PROBLEM DESCRIPTION: Rewrite the lines below as a numbered list, leaving out the blank lines.

Chart interpretation exercises:
== == ==

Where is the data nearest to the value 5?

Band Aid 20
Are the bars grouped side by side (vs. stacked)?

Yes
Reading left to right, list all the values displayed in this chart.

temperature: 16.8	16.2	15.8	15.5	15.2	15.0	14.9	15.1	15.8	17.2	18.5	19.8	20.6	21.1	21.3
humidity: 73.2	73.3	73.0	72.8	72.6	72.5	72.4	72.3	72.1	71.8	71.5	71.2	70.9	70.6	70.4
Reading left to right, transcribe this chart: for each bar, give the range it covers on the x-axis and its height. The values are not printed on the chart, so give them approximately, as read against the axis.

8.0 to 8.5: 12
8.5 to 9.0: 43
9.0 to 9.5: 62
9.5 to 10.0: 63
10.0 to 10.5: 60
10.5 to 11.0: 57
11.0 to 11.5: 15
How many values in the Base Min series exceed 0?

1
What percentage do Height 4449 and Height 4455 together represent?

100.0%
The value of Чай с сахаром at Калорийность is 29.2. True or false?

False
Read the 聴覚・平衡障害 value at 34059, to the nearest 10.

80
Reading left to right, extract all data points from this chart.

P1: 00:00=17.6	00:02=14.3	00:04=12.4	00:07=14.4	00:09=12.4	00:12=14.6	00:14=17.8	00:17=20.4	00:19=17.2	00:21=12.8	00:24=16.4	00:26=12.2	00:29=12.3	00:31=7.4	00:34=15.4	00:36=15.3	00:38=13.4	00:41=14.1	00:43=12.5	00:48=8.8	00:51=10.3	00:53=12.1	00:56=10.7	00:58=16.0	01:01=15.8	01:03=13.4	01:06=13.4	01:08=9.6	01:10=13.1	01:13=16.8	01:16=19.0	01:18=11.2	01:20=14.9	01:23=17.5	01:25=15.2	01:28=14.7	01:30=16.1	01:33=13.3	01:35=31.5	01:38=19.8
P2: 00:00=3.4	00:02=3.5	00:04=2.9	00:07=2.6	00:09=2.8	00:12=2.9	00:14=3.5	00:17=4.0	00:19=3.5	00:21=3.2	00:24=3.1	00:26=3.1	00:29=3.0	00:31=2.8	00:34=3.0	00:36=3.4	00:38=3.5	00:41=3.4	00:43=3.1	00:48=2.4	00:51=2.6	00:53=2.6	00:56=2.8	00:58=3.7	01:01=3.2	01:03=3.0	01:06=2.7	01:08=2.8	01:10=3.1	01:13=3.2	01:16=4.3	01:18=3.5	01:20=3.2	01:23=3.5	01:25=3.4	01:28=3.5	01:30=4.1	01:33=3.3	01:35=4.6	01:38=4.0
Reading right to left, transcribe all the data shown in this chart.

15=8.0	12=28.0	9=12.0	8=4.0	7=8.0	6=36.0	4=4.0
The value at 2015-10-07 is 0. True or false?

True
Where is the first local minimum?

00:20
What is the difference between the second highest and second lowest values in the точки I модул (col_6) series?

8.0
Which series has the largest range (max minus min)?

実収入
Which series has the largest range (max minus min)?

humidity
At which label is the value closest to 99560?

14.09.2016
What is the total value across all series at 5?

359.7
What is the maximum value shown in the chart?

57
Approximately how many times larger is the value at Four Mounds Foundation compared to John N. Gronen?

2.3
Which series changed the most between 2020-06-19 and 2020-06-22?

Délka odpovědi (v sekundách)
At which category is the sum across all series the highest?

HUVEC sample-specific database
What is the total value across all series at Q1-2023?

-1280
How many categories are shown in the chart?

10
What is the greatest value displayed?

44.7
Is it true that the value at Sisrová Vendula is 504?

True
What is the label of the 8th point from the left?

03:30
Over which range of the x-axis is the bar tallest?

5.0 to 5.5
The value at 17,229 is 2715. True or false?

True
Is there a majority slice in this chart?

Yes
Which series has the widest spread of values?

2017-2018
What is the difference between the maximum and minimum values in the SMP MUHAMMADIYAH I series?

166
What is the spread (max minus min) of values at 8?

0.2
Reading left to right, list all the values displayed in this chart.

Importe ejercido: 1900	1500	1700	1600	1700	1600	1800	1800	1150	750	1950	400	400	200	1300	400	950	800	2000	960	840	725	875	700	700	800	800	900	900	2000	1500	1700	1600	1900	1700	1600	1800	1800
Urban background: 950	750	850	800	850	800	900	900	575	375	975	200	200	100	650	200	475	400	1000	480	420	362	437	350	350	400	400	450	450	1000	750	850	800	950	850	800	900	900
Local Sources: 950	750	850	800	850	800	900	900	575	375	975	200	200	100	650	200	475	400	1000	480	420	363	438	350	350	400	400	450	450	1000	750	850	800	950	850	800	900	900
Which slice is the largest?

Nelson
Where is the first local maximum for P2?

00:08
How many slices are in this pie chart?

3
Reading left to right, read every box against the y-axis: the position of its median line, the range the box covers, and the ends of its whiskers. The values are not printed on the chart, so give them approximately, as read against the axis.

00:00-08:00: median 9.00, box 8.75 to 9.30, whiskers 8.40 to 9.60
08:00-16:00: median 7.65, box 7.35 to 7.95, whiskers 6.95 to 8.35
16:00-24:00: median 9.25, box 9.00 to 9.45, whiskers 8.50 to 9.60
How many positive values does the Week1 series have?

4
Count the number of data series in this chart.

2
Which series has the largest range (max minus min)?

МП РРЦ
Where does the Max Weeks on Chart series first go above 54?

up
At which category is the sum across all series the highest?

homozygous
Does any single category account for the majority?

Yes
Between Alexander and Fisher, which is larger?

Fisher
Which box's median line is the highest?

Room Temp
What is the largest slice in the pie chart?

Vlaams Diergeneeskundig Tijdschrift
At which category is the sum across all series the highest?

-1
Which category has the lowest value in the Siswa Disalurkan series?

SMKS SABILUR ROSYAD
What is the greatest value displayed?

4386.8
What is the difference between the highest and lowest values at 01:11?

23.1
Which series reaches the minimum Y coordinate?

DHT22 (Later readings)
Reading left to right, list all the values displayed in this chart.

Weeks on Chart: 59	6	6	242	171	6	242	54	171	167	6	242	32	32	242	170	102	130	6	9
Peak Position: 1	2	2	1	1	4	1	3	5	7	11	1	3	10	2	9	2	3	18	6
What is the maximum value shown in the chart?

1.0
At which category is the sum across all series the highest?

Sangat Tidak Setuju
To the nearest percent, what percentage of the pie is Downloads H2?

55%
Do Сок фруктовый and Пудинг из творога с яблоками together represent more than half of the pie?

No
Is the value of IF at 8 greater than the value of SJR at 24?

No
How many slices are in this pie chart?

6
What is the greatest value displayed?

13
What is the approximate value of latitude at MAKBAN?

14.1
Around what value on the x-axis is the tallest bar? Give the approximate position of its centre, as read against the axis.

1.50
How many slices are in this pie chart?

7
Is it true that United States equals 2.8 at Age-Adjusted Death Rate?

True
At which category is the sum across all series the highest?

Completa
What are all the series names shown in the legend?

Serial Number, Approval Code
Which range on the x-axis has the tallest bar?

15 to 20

== == ==

WRITTEN ANSWER:
1. Where is the data nearest to the value 5?
2. Band Aid 20
3. Are the bars grouped side by side (vs. stacked)?
4. Yes
5. Reading left to right, list all the values displayed in this chart.
6. temperature: 16.8	16.2	15.8	15.5	15.2	15.0	14.9	15.1	15.8	17.2	18.5	19.8	20.6	21.1	21.3
7. humidity: 73.2	73.3	73.0	72.8	72.6	72.5	72.4	72.3	72.1	71.8	71.5	71.2	70.9	70.6	70.4
8. Reading left to right, transcribe this chart: for each bar, give the range it covers on the x-axis and its height. The values are not printed on the chart, so give them approximately, as read against the axis.
9. 8.0 to 8.5: 12
10. 8.5 to 9.0: 43
11. 9.0 to 9.5: 62
12. 9.5 to 10.0: 63
13. 10.0 to 10.5: 60
14. 10.5 to 11.0: 57
15. 11.0 to 11.5: 15
16. How many values in the Base Min series exceed 0?
17. 1
18. What percentage do Height 4449 and Height 4455 together represent?
19. 100.0%
20. The value of Чай с сахаром at Калорийность is 29.2. True or false?
21. False
22. Read the 聴覚・平衡障害 value at 34059, to the nearest 10.
23. 80
24. Reading left to right, extract all data points from this chart.
25. P1: 00:00=17.6	00:02=14.3	00:04=12.4	00:07=14.4	00:09=12.4	00:12=14.6	00:14=17.8	00:17=20.4	00:19=17.2	00:21=12.8	00:24=16.4	00:26=12.2	00:29=12.3	00:31=7.4	00:34=15.4	00:36=15.3	00:38=13.4	00:41=14.1	00:43=12.5	00:48=8.8	00:51=10.3	00:53=12.1	00:56=10.7	00:58=16.0	01:01=15.8	01:03=13.4	01:06=13.4	01:08=9.6	01:10=13.1	01:13=16.8	01:16=19.0	01:18=11.2	01:20=14.9	01:23=17.5	01:25=15.2	01:28=14.7	01:30=16.1	01:33=13.3	01:35=31.5	01:38=19.8
26. P2: 00:00=3.4	00:02=3.5	00:04=2.9	00:07=2.6	00:09=2.8	00:12=2.9	00:14=3.5	00:17=4.0	00:19=3.5	00:21=3.2	00:24=3.1	00:26=3.1	00:29=3.0	00:31=2.8	00:34=3.0	00:36=3.4	00:38=3.5	00:41=3.4	00:43=3.1	00:48=2.4	00:51=2.6	00:53=2.6	00:56=2.8	00:58=3.7	01:01=3.2	01:03=3.0	01:06=2.7	01:08=2.8	01:10=3.1	01:13=3.2	01:16=4.3	01:18=3.5	01:20=3.2	01:23=3.5	01:25=3.4	01:28=3.5	01:30=4.1	01:33=3.3	01:35=4.6	01:38=4.0
27. Reading right to left, transcribe all the data shown in this chart.
28. 15=8.0	12=28.0	9=12.0	8=4.0	7=8.0	6=36.0	4=4.0
29. The value at 2015-10-07 is 0. True or false?
30. True
31. Where is the first local minimum?
32. 00:20
33. What is the difference between the second highest and second lowest values in the точки I модул (col_6) series?
34. 8.0
35. Which series has the largest range (max minus min)?
36. 実収入
37. Which series has the largest range (max minus min)?
38. humidity
39. At which label is the value closest to 99560?
40. 14.09.2016
41. What is the total value across all series at 5?
42. 359.7
43. What is the maximum value shown in the chart?
44. 57
45. Approximately how many times larger is the value at Four Mounds Foundation compared to John N. Gronen?
46. 2.3
47. Which series changed the most between 2020-06-19 and 2020-06-22?
48. Délka odpovědi (v sekundách)
49. At which category is the sum across all series the highest?
50. HUVEC sample-specific database
51. What is the total value across all series at Q1-2023?
52. -1280
53. How many categories are shown in the chart?
54. 10
55. What is the greatest value displayed?
56. 44.7
57. Is it true that the value at Sisrová Vendula is 504?
58. True
59. What is the label of the 8th point from the left?
60. 03:30
61. Over which range of the x-axis is the bar tallest?
62. 5.0 to 5.5
63. The value at 17,229 is 2715. True or false?
64. True
65. Is there a majority slice in this chart?
66. Yes
67. Which series has the widest spread of values?
68. 2017-2018
69. What is the difference between the maximum and minimum values in the SMP MUHAMMADIYAH I series?
70. 166
71. What is the spread (max minus min) of values at 8?
72. 0.2
73. Reading left to right, list all the values displayed in this chart.
74. Importe ejercido: 1900	1500	1700	1600	1700	1600	1800	1800	1150	750	1950	400	400	200	1300	400	950	800	2000	960	840	725	875	700	700	800	800	900	900	2000	1500	1700	1600	1900	1700	1600	1800	1800
75. Urban background: 950	750	850	800	850	800	900	900	575	375	975	200	200	100	650	200	475	400	1000	480	420	362	437	350	350	400	400	450	450	1000	750	850	800	950	850	800	900	900
76. Local Sources: 950	750	850	800	850	800	900	900	575	375	975	200	200	100	650	200	475	400	1000	480	420	363	438	350	350	400	400	450	450	1000	750	850	800	950	850	800	900	900
77. Which slice is the largest?
78. Nelson
79. Where is the first local maximum for P2?
80. 00:08
81. How many slices are in this pie chart?
82. 3
83. Reading left to right, read every box against the y-axis: the position of its median line, the range the box covers, and the ends of its whiskers. The values are not printed on the chart, so give them approximately, as read against the axis.
84. 00:00-08:00: median 9.00, box 8.75 to 9.30, whiskers 8.40 to 9.60
85. 08:00-16:00: median 7.65, box 7.35 to 7.95, whiskers 6.95 to 8.35
86. 16:00-24:00: median 9.25, box 9.00 to 9.45, whiskers 8.50 to 9.60
87. How many positive values does the Week1 series have?
88. 4
89. Count the number of data series in this chart.
90. 2
91. Which series has the largest range (max minus min)?
92. МП РРЦ
93. Where does the Max Weeks on Chart series first go above 54?
94. up
95. At which category is the sum across all series the highest?
96. homozygous
97. Does any single category account for the majority?
98. Yes
99. Between Alexander and Fisher, which is larger?
100. Fisher
101. Which box's median line is the highest?
102. Room Temp
103. What is the largest slice in the pie chart?
104. Vlaams Diergeneeskundig Tijdschrift
105. At which category is the sum across all series the highest?
106. -1
107. Which category has the lowest value in the Siswa Disalurkan series?
108. SMKS SABILUR ROSYAD
109. What is the greatest value displayed?
110. 4386.8
111. What is the difference between the highest and lowest values at 01:11?
112. 23.1
113. Which series reaches the minimum Y coordinate?
114. DHT22 (Later readings)
115. Reading left to right, list all the values displayed in this chart.
116. Weeks on Chart: 59	6	6	242	171	6	242	54	171	167	6	242	32	32	242	170	102	130	6	9
117. Peak Position: 1	2	2	1	1	4	1	3	5	7	11	1	3	10	2	9	2	3	18	6
118. What is the maximum value shown in the chart?
119. 1.0
120. At which category is the sum across all series the highest?
121. Sangat Tidak Setuju
122. To the nearest percent, what percentage of the pie is Downloads H2?
123. 55%
124. Do Сок фруктовый and Пудинг из творога с яблоками together represent more than half of the pie?
125. No
126. Is the value of IF at 8 greater than the value of SJR at 24?
127. No
128. How many slices are in this pie chart?
129. 6
130. What is the greatest value displayed?
131. 13
132. What is the approximate value of latitude at MAKBAN?
133. 14.1
134. Around what value on the x-axis is the tallest bar? Give the approximate position of its centre, as read against the axis.
135. 1.50
136. How many slices are in this pie chart?
137. 7
138. Is it true that United States equals 2.8 at Age-Adjusted Death Rate?
139. True
140. At which category is the sum across all series the highest?
141. Completa
142. What are all the series names shown in the legend?
143. Serial Number, Approval Code
144. Which range on the x-axis has the tallest bar?
145. 15 to 20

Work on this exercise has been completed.